The context: an Internet facing web site, streaming near real-time market prices. Paying customers can be anywhere on the Internet.

The issue: Customers can experience total packet loss for 10s, 30s and more. This brings the TCP connection delivering the prices to a halt, thus rendering the website useless. All connectivity from the data center to the peering points have been sized correctly, and have capacity to spare.

It has been asserted that this is commonplace in public Internet. My gut however says no, and all of my experience as a consumer is to the contrary, however I have no hard facts to draw upon.

Presuming that packet loss is caused by congestion, when a route becomes congested surely the router holding that route will choose an alternate, and furthermore will do so more rapidly that 10s?

Finally, is there any feedback available when a route congests?

M.

Best Answer

The issue: Customers can experience total packet loss for 10s, 30s and more. This brings the TCP connection delivering the prices to a halt, thus rendering the website useless. All connectivity from the data center to the peering points have been sized correctly, and have capacity to spare.

It has been asserted that this is commonplace in public Internet. My gut however says no, and all of my experience as a consumer is to the contrary, however I have no hard facts to draw upon.

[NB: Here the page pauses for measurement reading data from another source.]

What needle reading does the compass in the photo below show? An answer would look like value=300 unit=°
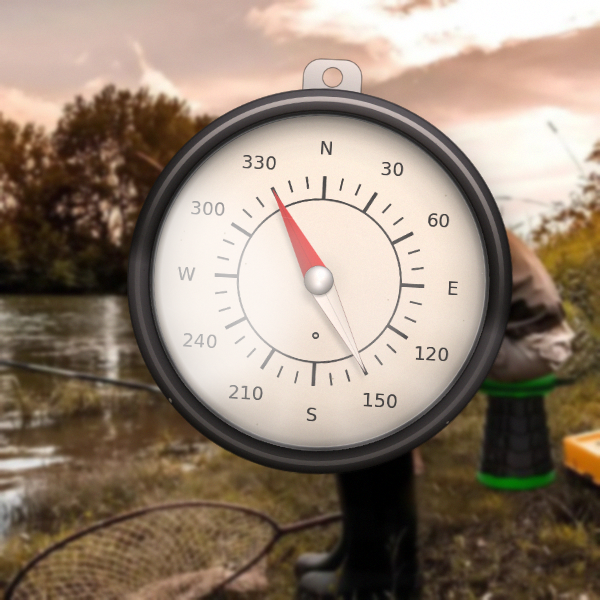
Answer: value=330 unit=°
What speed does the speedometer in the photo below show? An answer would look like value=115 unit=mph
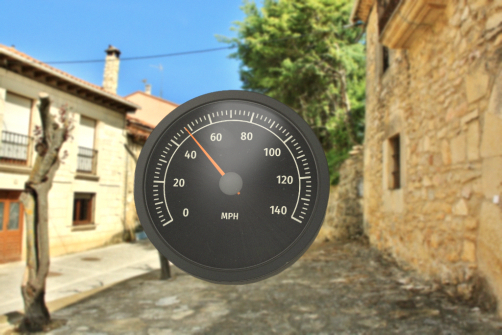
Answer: value=48 unit=mph
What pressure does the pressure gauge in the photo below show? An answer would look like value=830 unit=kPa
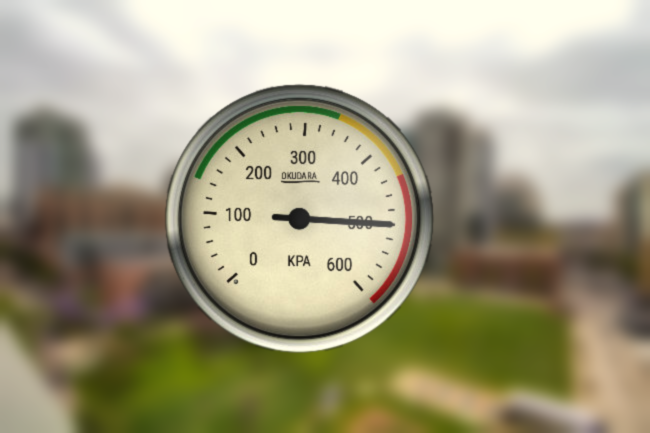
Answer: value=500 unit=kPa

Your gut instinct is correct. Speaking as a guy who has built networks for the last 20 years, you should never blindly accept significant ongoing packet loss on a wired network, and do not let any equipment vendor or ISP tell you otherwise. Regular 10 to 30 second outages are unacceptable; if you have a choice, perhaps you could let your upstream know that you're going to start considering your options unless they take the problem seriously. The sad reality is that bandwidth isn't free, ISPs profit margins are usually quite low, and some providers will do everything they can to save money even if it means unhappy customers (crazy as that may sound).

Assuming I'm sending basic TCP traffic, the most packet loss I will accept for a public internet service (where you expect some loss from occasional over-subscription) is 0.10% over a 24 hour period, and no more than 0.50% over any 5 minute period Note 1.

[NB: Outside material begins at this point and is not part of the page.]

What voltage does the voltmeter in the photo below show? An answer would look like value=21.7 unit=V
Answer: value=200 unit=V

I tolerate 0.0% packet loss inside our wired corporate network Note 2. As long as the packet drops are not expected, corporate network engineers should upgrade their circuits (or LAN) if they start seeing packet loss.

Presuming that packet loss is caused by congestion, when a route becomes congested surely the router holding that route will choose an alternate, and furthermore will do so more rapidly that 10s?

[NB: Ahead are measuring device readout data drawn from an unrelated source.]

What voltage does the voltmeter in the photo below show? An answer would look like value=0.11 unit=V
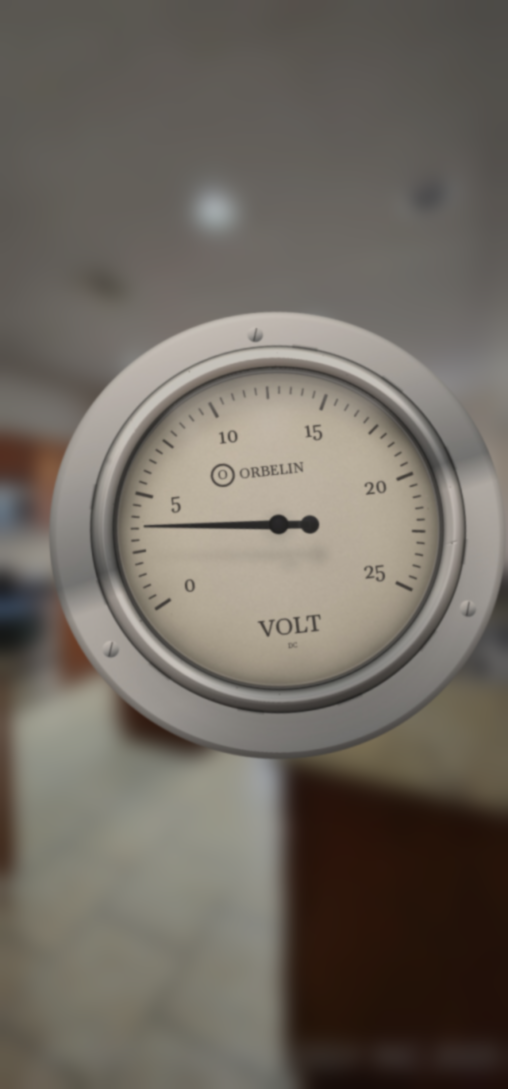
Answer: value=3.5 unit=V
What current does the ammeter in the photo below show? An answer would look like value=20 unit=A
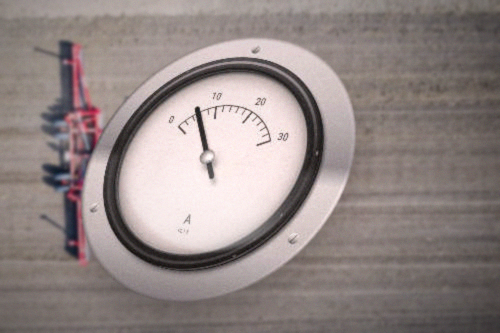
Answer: value=6 unit=A
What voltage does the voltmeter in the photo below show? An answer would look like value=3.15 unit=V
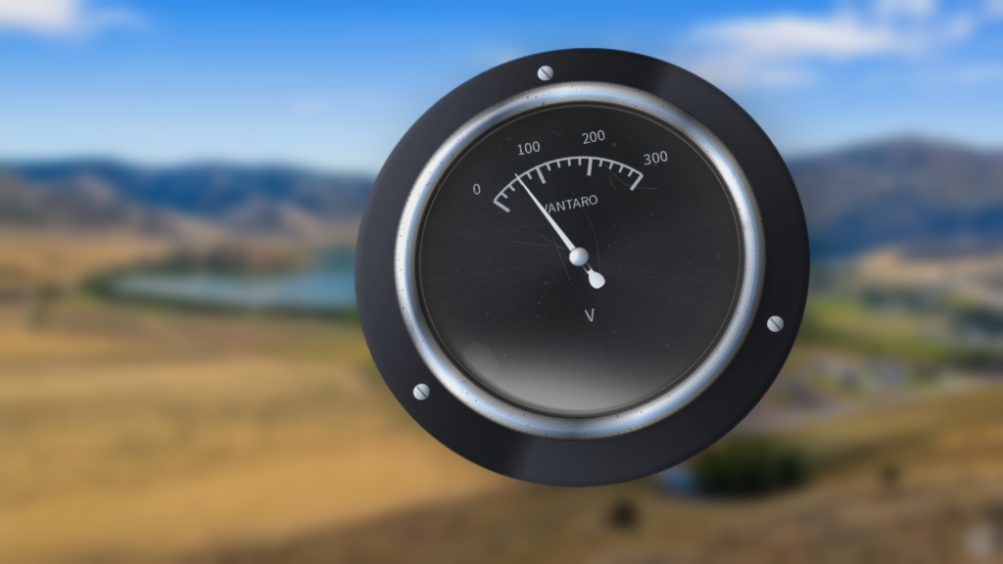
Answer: value=60 unit=V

By default, routing protocols like OSPF or BGP won't re-route based on congestion unless the congestion makes them drop their routing protocol packets long enough to declare the neighbor down (on the order of 40 seconds to 120 seconds with default timers); the tricky issue here is that routing protocol packets are prioritized higher than other traffic in many vendors equipment. That means the circuit has to be really congested for that whole interval before the routing protocols will drop.

Finally, is there any feedback available when a route congests?

There are technical tools for managing which upstream provider you choose for a given route (assuming you have multiple upstreams); consider Cisco's PfR as just one possible way to work around this problem.


Note 1: While I consider 0.5% packet loss over 5 minutes enough to notice, I wouldn't make a big deal out of it... this threshold is just a number where you can concede that there might start to be a noticable TCP performance problem; 0.5% loss probably isn't going to get your attention. However, if the packet loss is both regular and bad enough to notice (such as your case), insist that your provider fix the problem (as long as the loss is in their network).

Note 2: In my experience, some switches simply cannot operate with zero packet drops when multiple users are on this switch. At this point you have choices: A) Forklift all the existing switches (if the packet drop problem is big enough), B) Wait for a patch from the vendor to fix the issue, or C) Accept the packet drops as a "feature" of the switch. By way of example, I have faced this choice with the Cisco 3850's shared-buffer architecture.